Repeated hepatic arterial infusion chemotherapy using an implanted port system in patients with unresectable malignant liver neoplasms: Significant factors affecting early hepatic arterial occlusion
- Authors:
- Published online on: November 1, 2003 https://doi.org/10.3892/or.10.6.1821
- Pages: 1821-1827
Metrics: Total
Views: 0 (Spandidos Publications: | PMC Statistics: )

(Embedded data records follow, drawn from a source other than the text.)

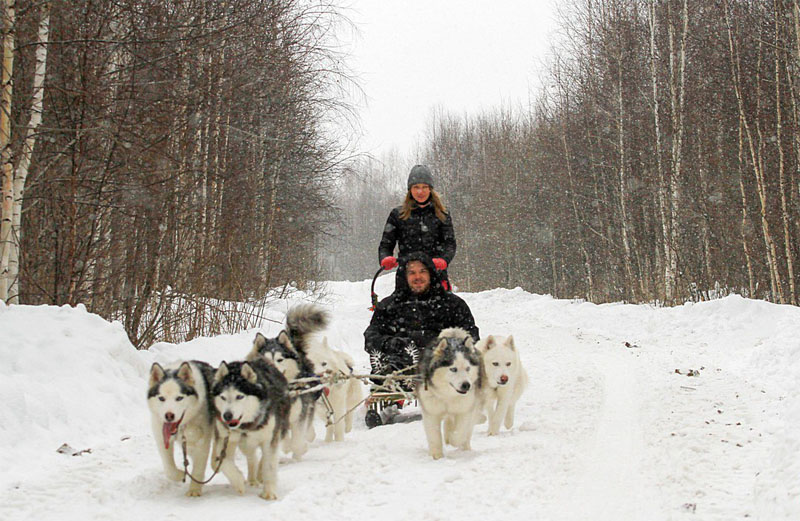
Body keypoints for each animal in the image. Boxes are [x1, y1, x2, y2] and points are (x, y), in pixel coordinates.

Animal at [147, 360, 214, 494]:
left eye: (179, 398)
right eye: (161, 398)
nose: (169, 416)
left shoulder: (202, 441)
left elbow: (199, 467)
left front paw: (194, 489)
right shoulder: (161, 437)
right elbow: (169, 468)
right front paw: (179, 474)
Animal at [209, 358, 290, 500]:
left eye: (240, 396)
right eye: (223, 397)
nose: (227, 415)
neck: (244, 426)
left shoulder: (270, 438)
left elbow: (269, 465)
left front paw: (269, 492)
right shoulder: (225, 439)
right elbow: (222, 462)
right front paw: (238, 482)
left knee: (264, 458)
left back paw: (259, 475)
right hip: (244, 443)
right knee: (252, 457)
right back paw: (252, 479)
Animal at [416, 330, 484, 460]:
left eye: (467, 368)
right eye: (453, 369)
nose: (466, 385)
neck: (447, 396)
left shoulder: (465, 409)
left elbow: (460, 432)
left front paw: (453, 439)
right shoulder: (431, 411)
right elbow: (434, 435)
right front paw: (436, 455)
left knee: (466, 430)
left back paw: (464, 448)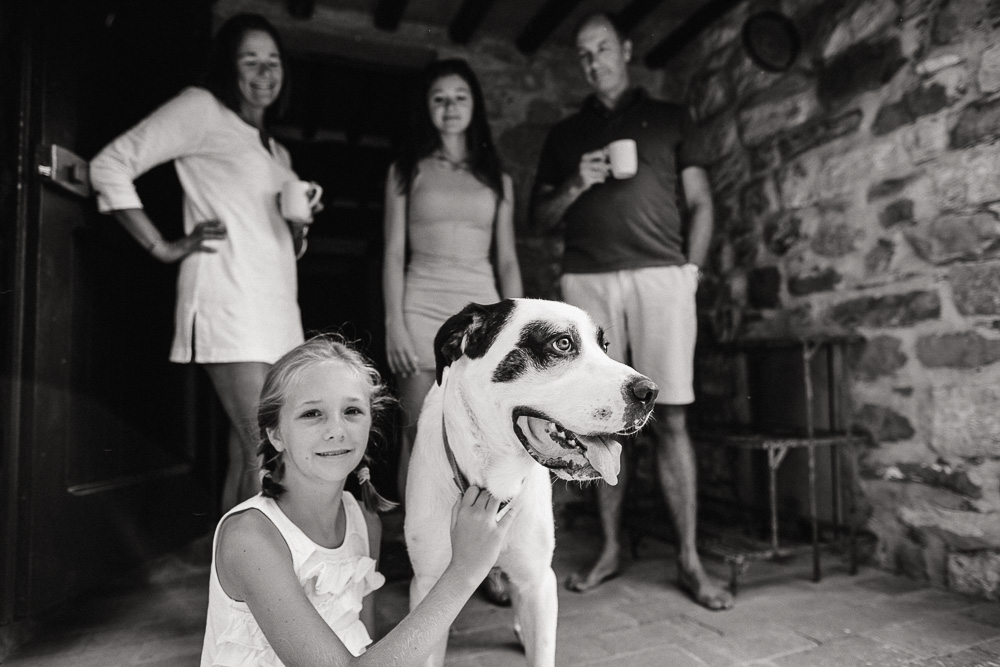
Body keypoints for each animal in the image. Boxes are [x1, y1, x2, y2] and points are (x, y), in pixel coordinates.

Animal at [402, 300, 660, 664]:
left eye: (605, 346)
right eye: (562, 343)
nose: (649, 392)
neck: (495, 481)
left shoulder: (539, 581)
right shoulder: (427, 587)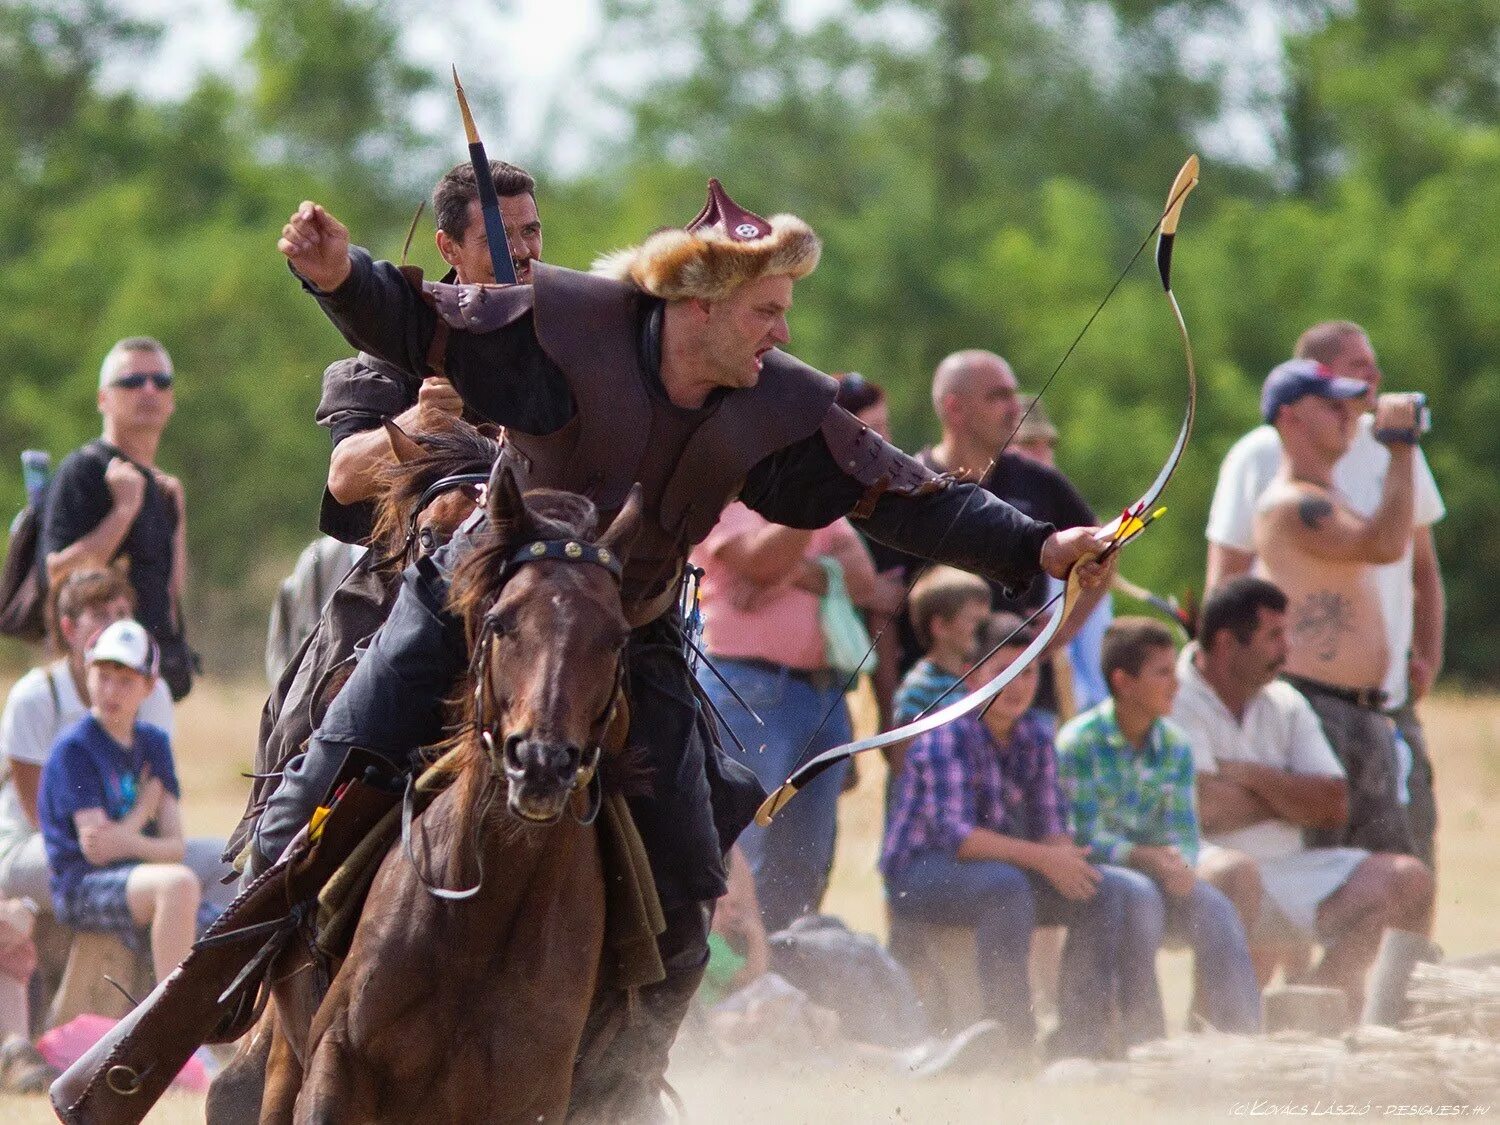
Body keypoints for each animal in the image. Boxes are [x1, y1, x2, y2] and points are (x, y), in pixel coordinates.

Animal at [252, 468, 639, 1125]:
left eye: (615, 639)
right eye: (502, 621)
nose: (541, 763)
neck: (482, 921)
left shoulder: (529, 1103)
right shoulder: (335, 1066)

Total PDF Downloads: 0 (Spandidos Publications: | PMC Statistics: )
Abstract
The purpose of this study was to identify significant factors affecting early hepatic arterial occlusion in patients who received repeated hepatic arterial infusion chemotherapy using an implanted port system. Eighty-five patients with unresectable liver neoplasms who underwent implantation of the port system were studied. Arterial infusion chemotherapy was performed every 1-4 weeks. Arterial occlusion was evaluated by hepatic arteriography performed via the port every 3 months. Twenty variables were analyzed using univariate and multivariate analyses to identify significant factors affecting early hepatic arterial occlusion. Hepatic arterial occlusion was found in 25.9% (22/85) of the patients. Thirteen of them experienced early arterial occlusion within 6 months. The mean survival period was significantly worse in patients who experienced early arterial occlusion than those who did not (16 months vs. 26 months, p<0.05). In the multivariate analysis, the following 3 variables had independent value for early arterial occlusion; i) diameter of the common hepatic artery, ii) gender, and iii) previous systemic chemotherapy. Early arterial occlusion affects therapeutic effects and survival in patients who undergo arterial infusion chemotherapy with an implanted port. Factors demonstrated here are important to classify patients at risk of early hepatic arterial occlusion.